A agenda ESG no agronegócio passa por uma transformação importante, deixando de ser apenas um conceito associado à reputação para se consolidar como um conjunto de práticas que precisam ser demonstradas de forma concreta. Nesse cenário, o uso de tecnologias capazes de gerar dados confiáveis ganha protagonismo, permitindo maistransparência nas operações e fortalecendo a credibilidade das atividades no campo. “Hoje, não basta dizer que adota práticas sustentáveis, é necessário demonstrar com clareza como essas ações acontecem no dia a dia”, explica Carlos César Floriano, CEO do Grupo VMX.
A adoção de ferramentas tecnológicas tem sido fundamental para transformar o ESG em uma prática mensurável.
Recursos como drones, sistemas de monitoramento e plataformas digitais permitem registrar e acompanhar cada etapa das operações, criando um histórico que pode ser analisado e validado.
Esse nível de controle possibilita uma gestão mais eficiente, além de atender às exigências de mercados que valorizam práticas responsáveis e bem documentadas.
A rastreabilidade deixa de ser um diferencial e passa a ser um elemento essencial para quem busca competitividade e alinhamento com padrões mais elevados.
De acordo com especialistas do setor, a integração de tecnologias amplia a capacidade de análise e contribui para decisões mais assertivas, reduzindo riscos e promovendo maior segurança nas operações.
“O uso de dados permite que o produtor tenha uma visão mais clara do que está acontecendo, facilitando ajustes e melhorias contínuas”, destaca Carlos César Floriano.
A disponibilidade de informações confiáveis ainda fortalece a relação com parceiros, clientes e investidores, que passam a ter mais segurança sobre a origem e os processos envolvidos na produção.
Carlos César Floriano destaca a gestão baseada em dados como diferencial competitivo
A evolução do ESG no agro está diretamente relacionada à capacidade de transformar informação em ação.
Mais do que coletar dados, é fundamental saber interpretá-los e utilizá-los de forma estratégica dentro da propriedade.
Segundo Carlos César Floriano, esse movimento representa uma mudança significativa na forma de conduzir o agronegócio. “A gestão baseada em dados traz mais consistência para as decisões e permite que a sustentabilidade seja aplicada de maneira prática e contínua”, diz.
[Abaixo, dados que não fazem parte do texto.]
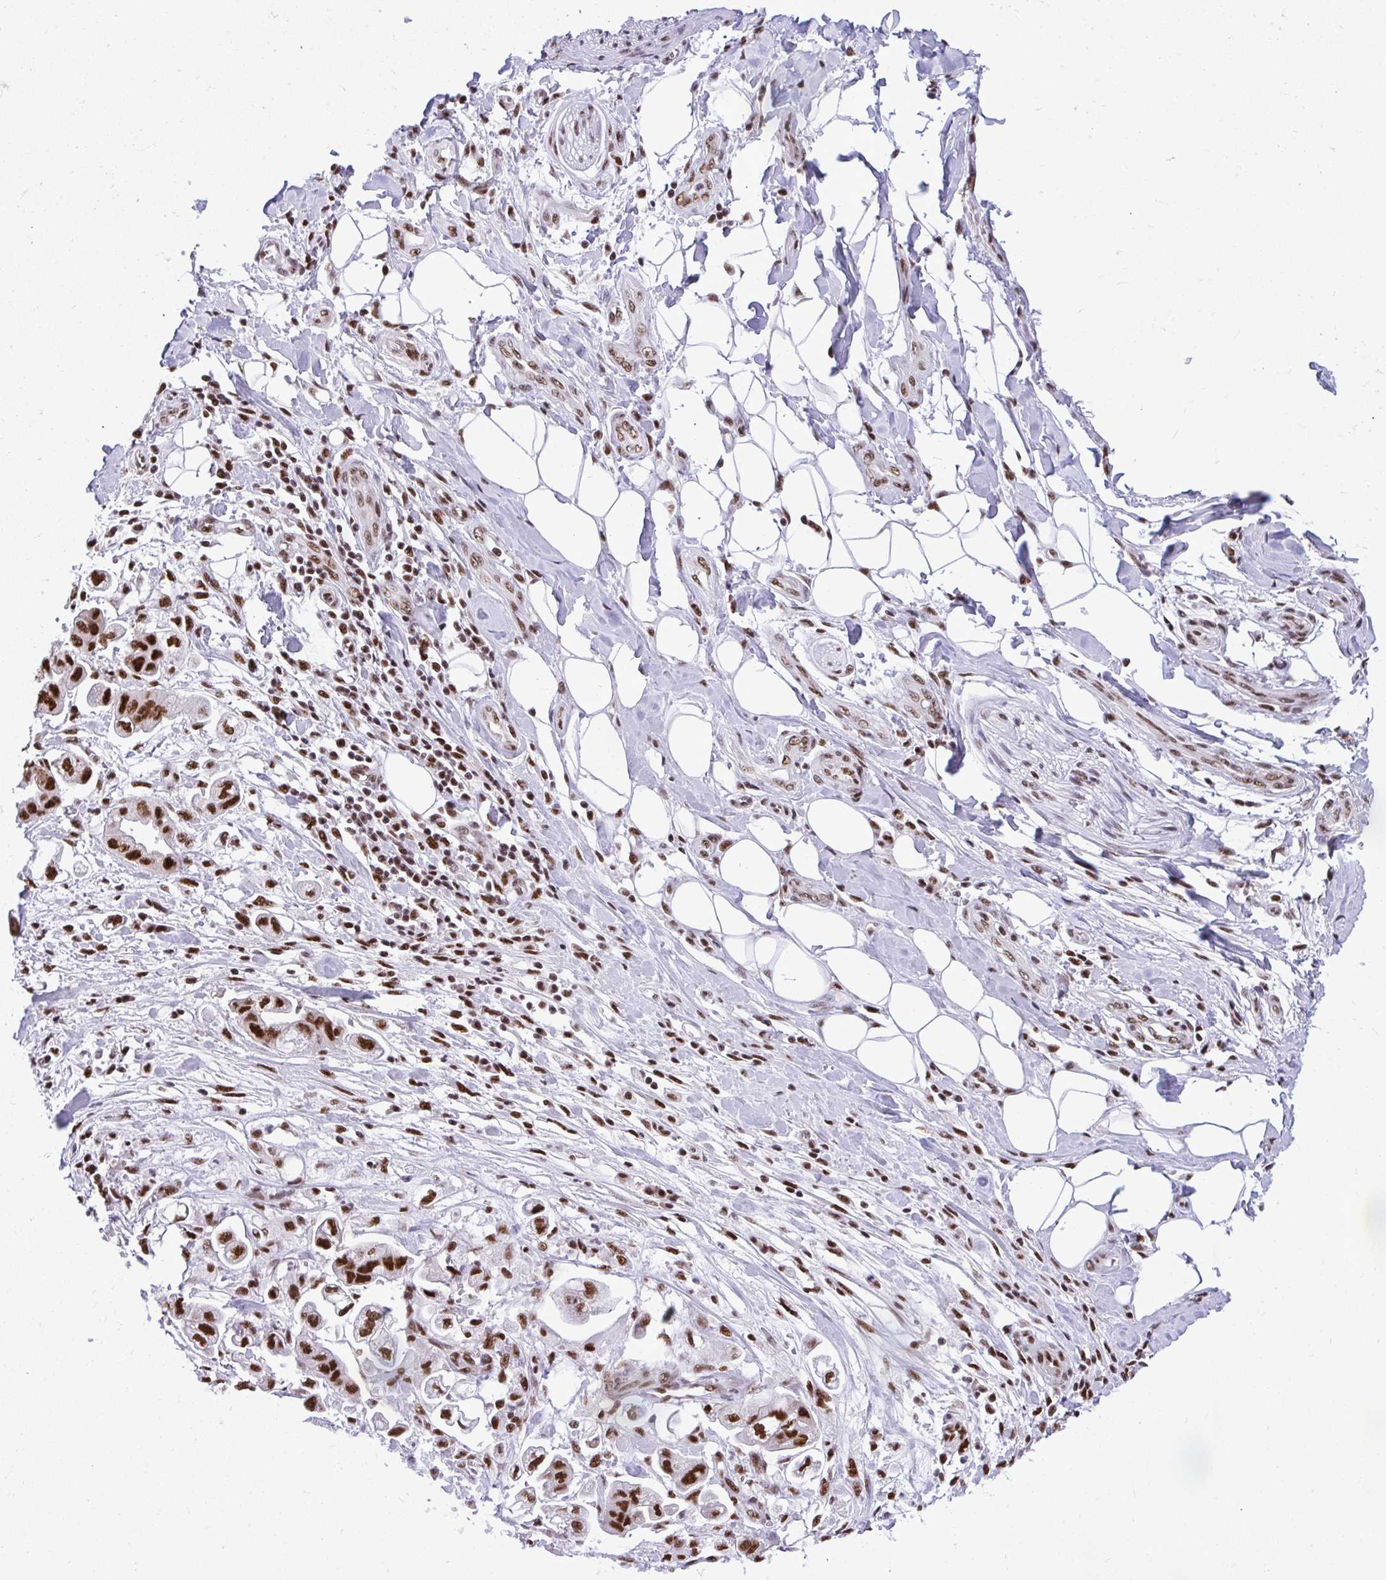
{"staining": {"intensity": "strong", "quantity": ">75%", "location": "nuclear"}, "tissue": "stomach cancer", "cell_type": "Tumor cells", "image_type": "cancer", "snomed": [{"axis": "morphology", "description": "Adenocarcinoma, NOS"}, {"axis": "topography", "description": "Stomach"}], "caption": "IHC (DAB) staining of stomach cancer (adenocarcinoma) exhibits strong nuclear protein positivity in about >75% of tumor cells. Nuclei are stained in blue.", "gene": "PRPF19", "patient": {"sex": "male", "age": 62}}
O avanço desse modelo também contribui para mais organização das atividades, possibilitando o acompanhamento detalhado das operações e facilitando a identificação de oportunidades de melhoria.
“Dessa forma, o ESG deixa de ser apenas um compromisso institucional e passa a fazer parte da rotina produtiva”, afirma Carlos César Floriano.
Para especialistas, a tendência é que o uso de dados se torne cada vez mais central nas estratégias do agronegócio, consolidando um cenário em que transparência, eficiência e responsabilidade caminham juntas no desenvolvimento do setor.